In retrospect, it does appear that that outrage could scarcely have been perpetrated without the tacit approval from on high. Salisbury has reaffirmed the mounting recklessness of the Kremlin’s adventurist intervention as witnessed in Ukraine, Crimea and Syria.

This must be the fine print of Mrs May’s robust presentation. While disclosing the report crafted by the police and prosecutors, she has promised a stern response which will almost certainly exacerbate relations between London and Moscow further still.

The attack appeared to have been carried out by two men travelling on authentic Russian passports under the names of Alexander Petrov and Ruslan Boshirov. It is pretty obvious that the Prime Minister’s disclosure is embedded in the “painstaking and methodical work” police work that identified the suspects, saying 25 detectives examined 11,000 hours of CCTV footage and took 1,400 statements.

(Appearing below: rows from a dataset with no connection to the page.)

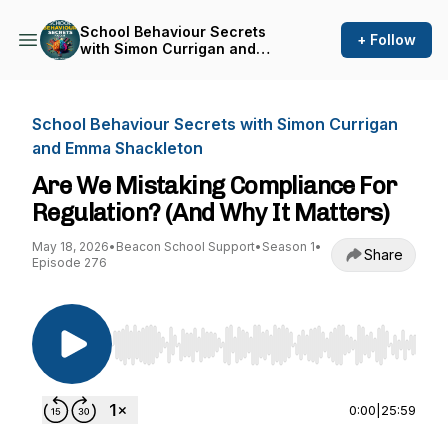
School Behaviour Secrets
+ Follow
with Simon Currigan and
Emma Shackleton
School Behaviour Secrets with Simon Currigan
and Emma Shackleton
Are We Mistaking Compliance For
Regulation? (And Why It Matters)
May 18, 2026
•
Beacon School Support
•
Season 1
•
Share
Episode 276
Use Left/Right to seek, Home/End to jump to st
0:00
|
25:59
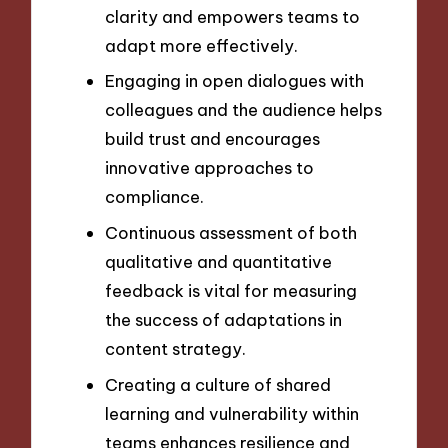
clarity and empowers teams to
adapt more effectively.
Engaging in open dialogues with
colleagues and the audience helps
build trust and encourages
innovative approaches to
compliance.
Continuous assessment of both
qualitative and quantitative
feedback is vital for measuring
the success of adaptations in
content strategy.
Creating a culture of shared
learning and vulnerability within
teams enhances resilience and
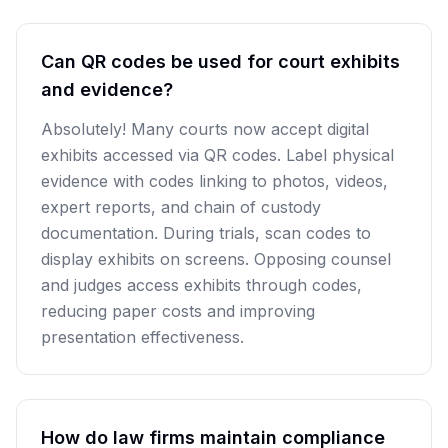
Can QR codes be used for court exhibits
and evidence?
Absolutely! Many courts now accept digital
exhibits accessed via QR codes. Label physical
evidence with codes linking to photos, videos,
expert reports, and chain of custody
documentation. During trials, scan codes to
display exhibits on screens. Opposing counsel
and judges access exhibits through codes,
reducing paper costs and improving
presentation effectiveness.
How do law firms maintain compliance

The investigation over the past six months has been as thorough as it could be, which arguably explains why there has as yet been no response to, let alone a rebuttal of, Mrs May’s spilling the beans. “We were right to say in March that the Russian state was responsible. And now we have identified the individuals involved, we can go even further,” she said.

Both assailants were officers from the Russian military intelligence service, also known as the GRU. It is a highly disciplined organisation with a well-established chain of command. “So this was not a rogue operation. It was almost certainly approved outside the GRU at a senior level of the Russian state,” was Mrs May’s indictment of the operations of the Russian secret service.

Is there a diplomatic underpinning to the nerve-gas attack? For Mrs May has been fairly emphatic in her conclusion that this was “part of a wider pattern of Russian behaviour that persistently seeks to undermine our security and that of our allies around the world”.

She has promised further action to combat GRU, and against Russia generally. Which serves to reinforce Mr Wallace’s assertion that Mr Putin is “ultimately responsible for spy poisoning”. The geopolitical plot thickens when this is contextualised with the latest cache of US sanctions against Russia.